> WHAT YOU SHOULD DO
Return verbatim the lines of the data that run from the one containing "Koop in grote" through the one containing "Κωνσταντίνος Δημητρίου", both included, omitting any picture markers.

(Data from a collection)
------------------------------------------------------------

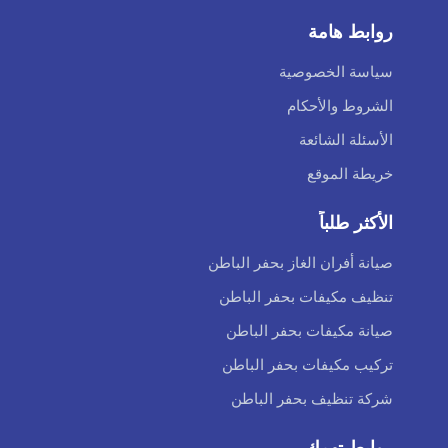
روابط هامة
سياسة الخصوصية
الشروط والأحكام
الأسئلة الشائعة
خريطة الموقع
الأكثر طلباً
صيانة أفران الغاز بحفر الباطن
تنظيف مكيفات بحفر الباطن
صيانة مكيفات بحفر الباطن
تركيب مكيفات بحفر الباطن
شركة تنظيف بحفر الباطن
روابط تهمك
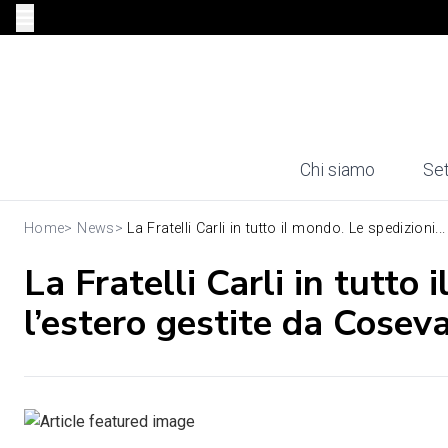
Chi siamo
Set
Home
>
News
>
La Fratelli Carli in tutto il mondo. Le spedizioni...
La Fratelli Carli in tutto 
l’estero gestite da Cosev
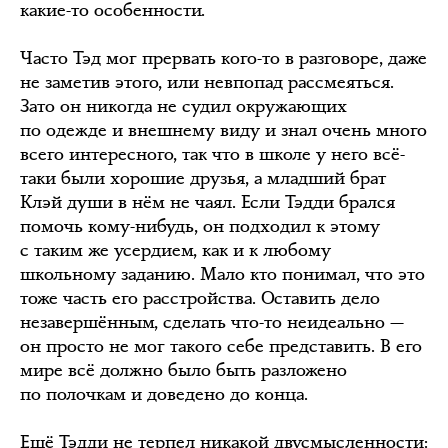
какие-то особенности.
Часто Тэд мог прервать кого-то в разговоре, даже
не заметив этого, или невпопад рассмеяться.
Зато он никогда не судил окружающих
по одежде и внешнему виду и знал очень много
всего интересного, так что в школе у него всё-
таки были хорошие друзья, а младший брат
Клэй души в нём не чаял. Если Тэдди брался
помочь кому-нибудь, он подходил к этому
с таким же усердием, как и к любому
школьному заданию. Мало кто понимал, что это
тоже часть его расстройства. Оставить дело
незавершённым, сделать что-то неидеально —
он просто не мог такого себе представить. В его
мире всё должно было быть разложено
по полочкам и доведено до конца.
Ещё Тэдди не терпел никакой двусмысленности:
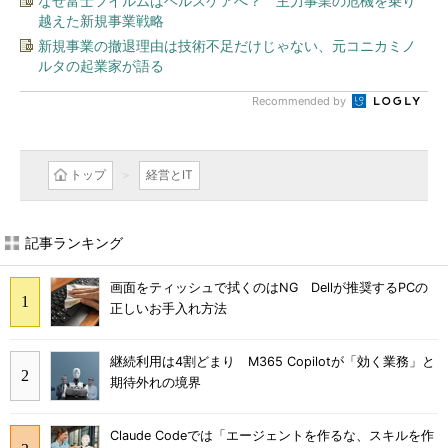
なぜ富士フイルムはヘルスケアへ？ 主力事業の危機を乗り
越えた新規事業戦略
新規事業の撤退理由は技術不足だけじゃない、元コニカミノ
ルタの起業家が語る
Recommended by
トップ
経営とIT
記事ランキング
画面をティッシュで拭くのはNG Dellが推奨するPCの
正しいお手入れ方法
継続利用は4割どまり M365 Copilotが「効く業務」と
期待外れの境界
Claude Codeでは「エージェントを作るな、スキルを作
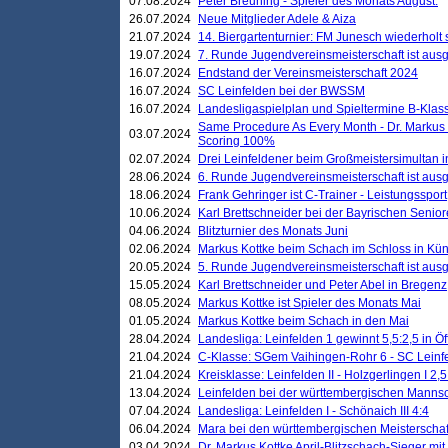
07.08.2024
Peter Breuning - Spieler des Monats August.
26.07.2024
Neue Mitglieder Adele & Aiza
21.07.2024
14. Biergartenturnier: FM Junesch wiederholt
19.07.2024
7. Runde Jugendvereinsmeisterschaft ist ausg
16.07.2024
Endstand der Vereinsmeisterschaft 2024
16.07.2024
SC Leinfelden bei der BWSSM
16.07.2024
Landesligaspielplan und Spieltermine B-Kla
Same Procedure As Every Month - Dr. Markus 
03.07.2024
Scoring 100%
02.07.2024
Drei Leinfeldener beim Großmeistersimultan 
28.06.2024
6. Runde Jugendvereinsmeisterschaft ist ausg
18.06.2024
Frank Gehringer ist C-Trainer - Leistungssport
10.06.2024
Karl Brettschneider bei der Bayrischen Senio
04.06.2024
Blitzturnier des Monats Juni
02.06.2024
Markus Kottke beim Schach im Schloss in Kü
20.05.2024
5. Runde Jugendvereinsmeisterschaft ist ausg
15.05.2024
Karl Brettschneider und Peter Abel in Bregenz
08.05.2024
Markus Kottke ist Spieler des Monats Mai
01.05.2024
Markus Kottke beim Schach in den Mai
28.04.2024
Landesliga: Leinfelden 1 gewinnt 5,5:2,5 in Ö
21.04.2024
C-Klasse: SGem Vaihingen-Rohr 6 - SC Leinfe
21.04.2024
Kreisklasse: Leinfelden II - Holzgerlingen I 2,5
13.04.2024
Leinfelden bei der württembergischen Mannsc
07.04.2024
Landesliga: Leinfelden I - Schönaich III 4:4
06.04.2024
Mara bei den württembergischen Meisterscha
03.04.2024
Dr. Markus Kottke April-Blitzschach-Sieger mit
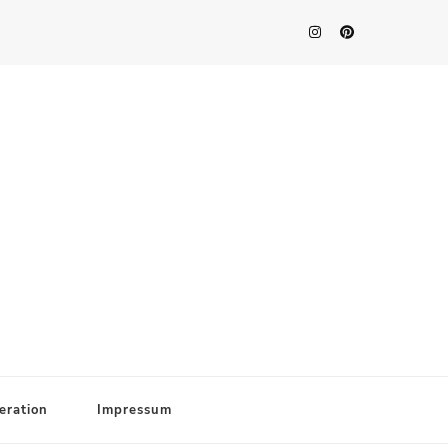
eration
Impressum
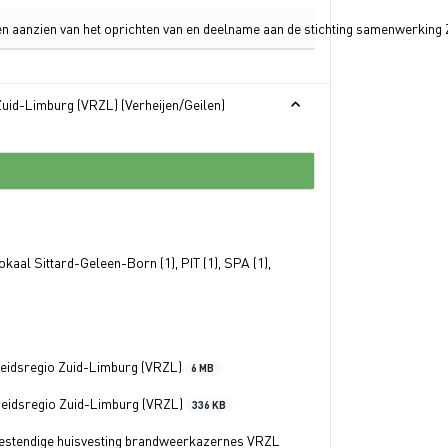
n aanzien van het oprichten van en deelname aan de stichting samenwerking
uid-Limburg (VRZL) (Verheijen/Geilen)
okaal Sittard-Geleen-Born (1), PIT (1), SPA (1),
heidsregio Zuid-Limburg (VRZL)
6 MB
heidsregio Zuid-Limburg (VRZL)
336 KB
bestendige huisvesting brandweerkazernes VRZL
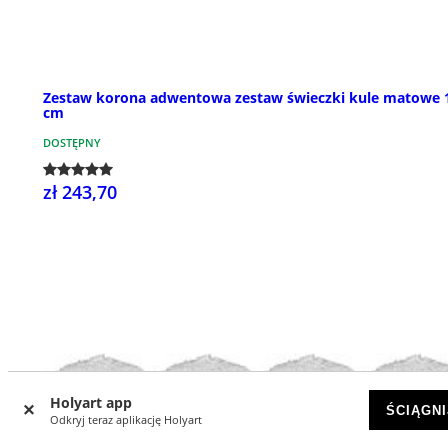
Zestaw korona adwentowa zestaw świeczki kule matowe 
cm
DOSTĘPNY
zł 243,70
Holyart app
ŚCIĄGNI
Odkryj teraz aplikację Holyart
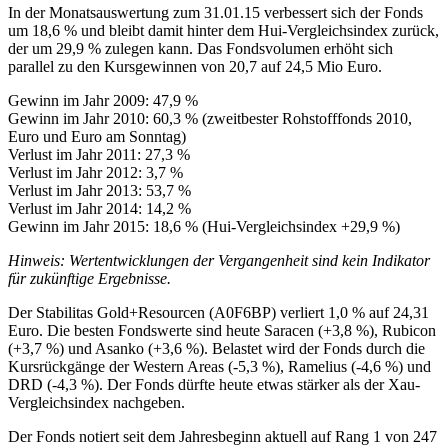
In der Monatsauswertung zum 31.01.15 verbessert sich der Fonds
um 18,6 % und bleibt damit hinter dem Hui-Vergleichsindex zurück,
der um 29,9 % zulegen kann. Das Fondsvolumen erhöht sich
parallel zu den Kursgewinnen von 20,7 auf 24,5 Mio Euro.
Gewinn im Jahr 2009: 47,9 %
Gewinn im Jahr 2010: 60,3 % (zweitbester Rohstofffonds 2010,
Euro und Euro am Sonntag)
Verlust im Jahr 2011: 27,3 %
Verlust im Jahr 2012: 3,7 %
Verlust im Jahr 2013: 53,7 %
Verlust im Jahr 2014: 14,2 %
Gewinn im Jahr 2015: 18,6 % (Hui-Vergleichsindex +29,9 %)
Hinweis: Wertentwicklungen der Vergangenheit sind kein Indikator
für zukünftige Ergebnisse.
Der Stabilitas Gold+Resourcen (A0F6BP) verliert 1,0 % auf 24,31
Euro. Die besten Fondswerte sind heute Saracen (+3,8 %), Rubicon
(+3,7 %) und Asanko (+3,6 %). Belastet wird der Fonds durch die
Kursrückgänge der Western Areas (-5,3 %), Ramelius (-4,6 %) und
DRD (-4,3 %). Der Fonds dürfte heute etwas stärker als der Xau-
Vergleichsindex nachgeben.
Der Fonds notiert seit dem Jahresbeginn aktuell auf Rang 1 von 247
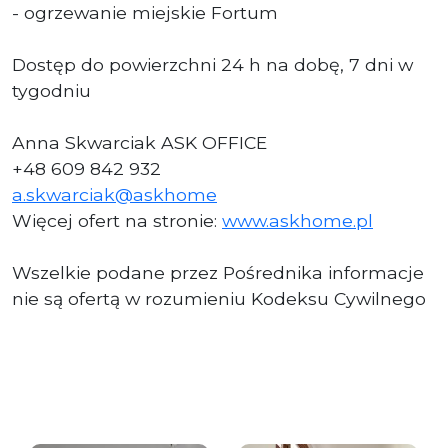
- ogrzewanie miejskie Fortum
Dostęp do powierzchni 24 h na dobę, 7 dni w
tygodniu
Anna Skwarciak ASK OFFICE
+48 609 842 932
a.skwarciak@askhome
Więcej ofert na stronie:
www.askhome.pl
Wszelkie podane przez Pośrednika informacje
nie są ofertą w rozumieniu Kodeksu Cywilnego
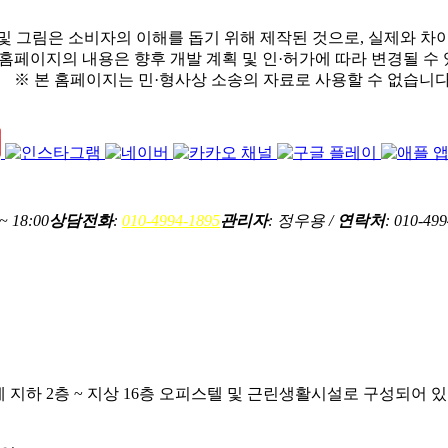
 및 그림은 소비자의 이해를 돕기 위해 제작된 것으로, 실제와 차
 홈페이지의 내용은 향후 개발 계획 및 인·허가에 따라 변경될 수
※ 본 홈페이지는 민·형사상 소송의 자료로 사용할 수 없습니다
~ 18:00
상담전화
:
010-4994-1895
관리자
: 정우용 /
연락처
: 010-49
 지하 2층 ~ 지상 16층 오피스텔 및 근린생활시설로 구성되어 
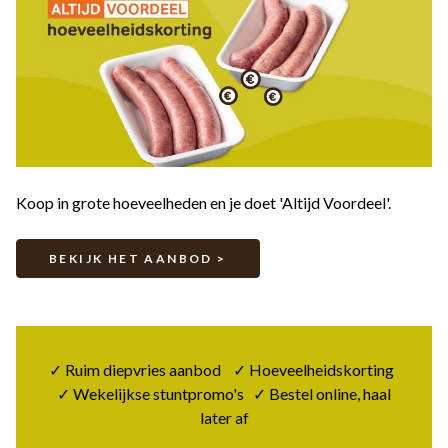
Koop in grote hoeveelheden en je doet 'Altijd Voordeel'.
BEKIJK HET AANBOD >
✓ Ruim diepvries aanbod ✓ Hoeveelheidskorting
✓ Wekelijkse stuntpromo's ✓ Bestel online, haal
later af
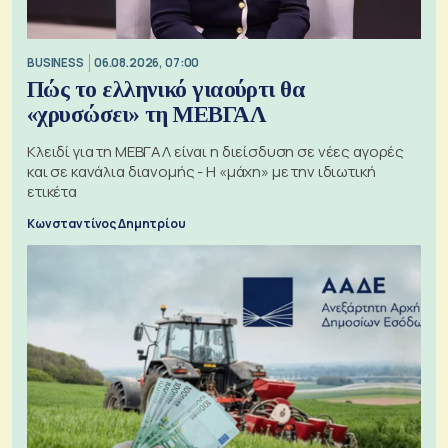
BUSINESS
06.08.2026, 07:00
Πώς το ελληνικό γιαούρτι θα
«χρυσώσει» τη ΜΕΒΓΑΛ
Κλειδί για τη ΜΕΒΓΑΛ είναι η διείσδυση σε νέες αγορές
και σε κανάλια διανομής - Η «μάχη» με την ιδιωτική
ετικέτα
Κωνσταντίνος Δημητρίου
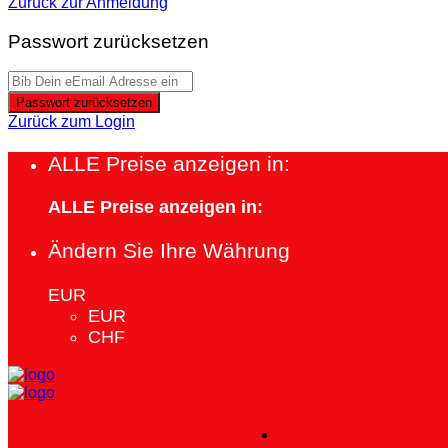
Zurück zur Anmeldung
Passwort zurücksetzen
Passwort zurücksetzen
Zurück zum Login
ALLE Preise anzeigen in:
ALLE Preise anzeigen in:
Ändern Sie Ihre Währung
EUR
EUR
CHF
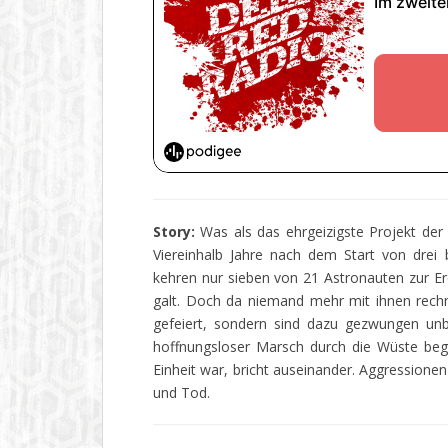
Story:
Was als das ehrgeizigste Projekt der
Viereinhalb Jahre nach dem Start von dre
kehren nur sieben von 21 Astronauten zur Er
galt. Doch da niemand mehr mit ihnen rechne
gefeiert, sondern sind dazu gezwungen unb
hoffnungsloser Marsch durch die Wüste begi
Einheit war, bricht auseinander. Aggression
und Tod.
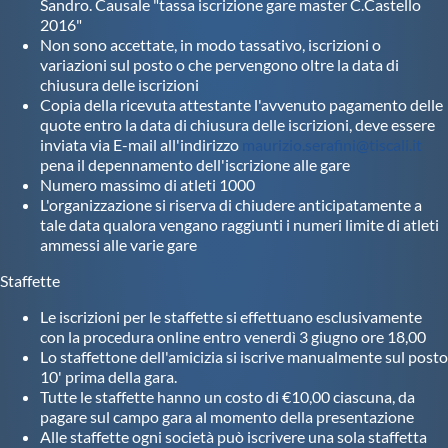
Sandro. Causale "tassa iscrizione gare master C.Castello
2016"
Non sono accettate, in modo tassativo, iscrizioni o
variazioni sul posto o che pervengono oltre la data di
chiusura delle iscrizioni
Copia della ricevuta attestante l'avvenuto pagamento delle
quote entro la data di chiusura delle iscrizioni, deve essere
inviata via E-mail all'indirizzo
maurizio.serafini@tiscali.it
pena il depennamento dell'iscrizione alle gare
Numero massimo di atleti 1000
L'organizzazione si riserva di chiudere anticipatamente a
tale data qualora vengano raggiunti i numeri limite di atleti
ammessi alle varie gare
Staffette
Le iscrizioni per le staffette si effettuano esclusivamente
con la procedura online entro venerdì 3 giugno ore 18,00
Lo staffettone dell'amicizia si iscrive manualmente sul posto
10' prima della gara.
Tutte le staffette hanno un costo di €10,00 ciascuna, da
pagare sul campo gara al momento della presentazione
Alle staffette ogni società può iscrivere una sola staffetta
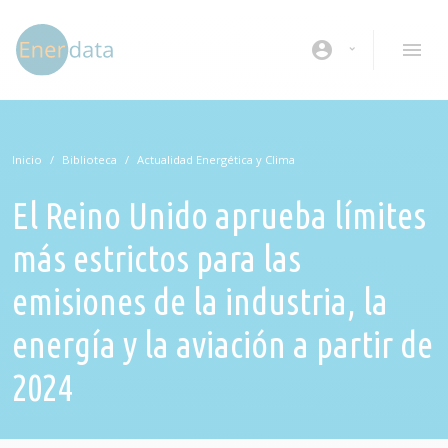
Pasar al contenido principal
account_circle
Inicio
Biblioteca
Actualidad Energética y Clima
El Reino Unido aprueba límites
más estrictos para las
emisiones de la industria, la
energía y la aviación a partir de
2024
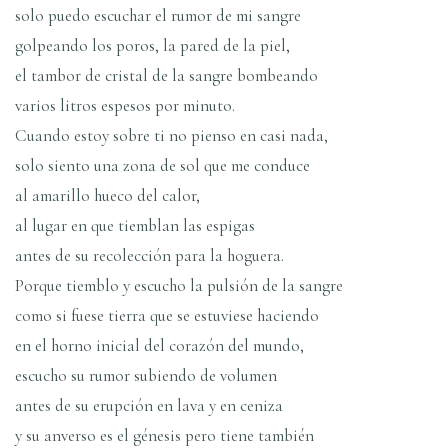
solo puedo escuchar el rumor de mi sangre
golpeando los poros, la pared de la piel,
el tambor de cristal de la sangre bombeando
varios litros espesos por minuto.
Cuando estoy sobre ti no pienso en casi nada,
solo siento una zona de sol que me conduce
al amarillo hueco del calor,
al lugar en que tiemblan las espigas
antes de su recolección para la hoguera.
Porque tiemblo y escucho la pulsión de la sangre
como si fuese tierra que se estuviese haciendo
en el horno inicial del corazón del mundo,
escucho su rumor subiendo de volumen
antes de su erupción en lava y en ceniza
y su anverso es el génesis pero tiene también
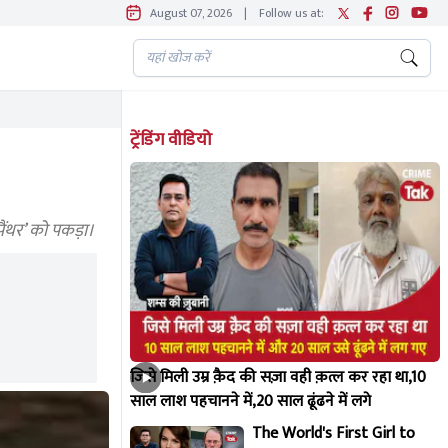
August 07, 2026
|
Follow us at:
ट्रेंडिंग वीडियो
पैंथर’ को पकड़ा।
जिसे मिली उम्र क़ैद की सज़ा वही क़त्ल कर रहा था,10
साल लाश पहचानने में,20 साल ढूंढने में लगे
The World's First Girl to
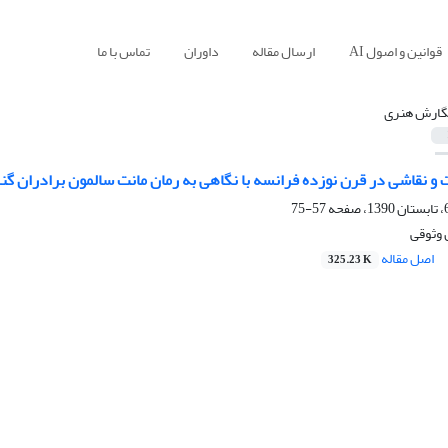
قوانین و اصول AI
ارسال مقاله
داوران
تماس با ما
گارش هنری
و نقاشی در قرن نوزده فرانسه با نگاهی به رمان مانت سالمون برادران گن
57-75
 وثوقی
اصل مقاله
325.23 K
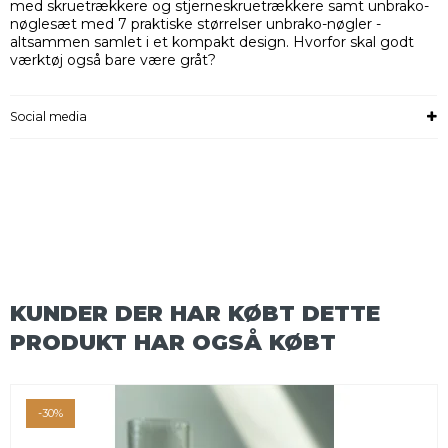
med skruetrækkere og stjerneskruetrækkere samt unbrako-
nøglesæt med 7 praktiske størrelser unbrako-nøgler -
altsammen samlet i et kompakt design. Hvorfor skal godt
værktøj også bare være gråt?
Social media
KUNDER DER HAR KØBT DETTE
PRODUKT HAR OGSÅ KØBT
-30%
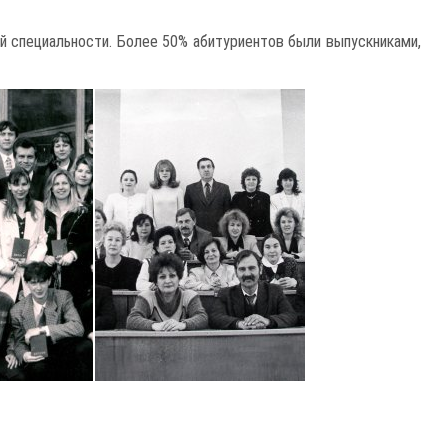
й специальности. Более 50% абитуриентов были выпускниками,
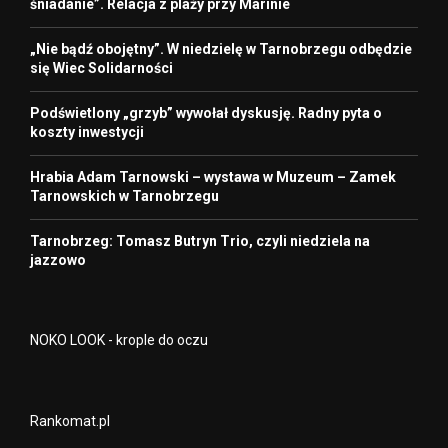
śniadanie”. Relacja z plaży przy Marinie
„Nie bądź obojętny”. W niedzielę w Tarnobrzegu odbędzie
się Wiec Solidarności
Podświetlony „grzyb” wywołał dyskusję. Radny pyta o
koszty inwestycji
Hrabia Adam Tarnowski – wystawa w Muzeum – Zamek
Tarnowskich w Tarnobrzegu
Tarnobrzeg: Tomasz Butryn Trio, czyli niedziela na
jazzowo
NOKO LOOK - krople do oczu
Rankomat.pl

------------------------------------------------------------

> ANSWER SPACE
Koop in grote hoeveelheden en je doet 'Altijd Voordeel'.
BEKIJK HET AANBOD >
✓ Ruim diepvries aanbod ✓ Hoeveelheidskorting
✓ Wekelijkse stuntpromo's ✓ Bestel online, haal
later af
BUSINESS
06.08.2026, 07:00
Πώς το ελληνικό γιαούρτι θα
«χρυσώσει» τη ΜΕΒΓΑΛ
Κλειδί για τη ΜΕΒΓΑΛ είναι η διείσδυση σε νέες αγορές
και σε κανάλια διανομής - Η «μάχη» με την ιδιωτική
ετικέτα
Κωνσταντίνος Δημητρίου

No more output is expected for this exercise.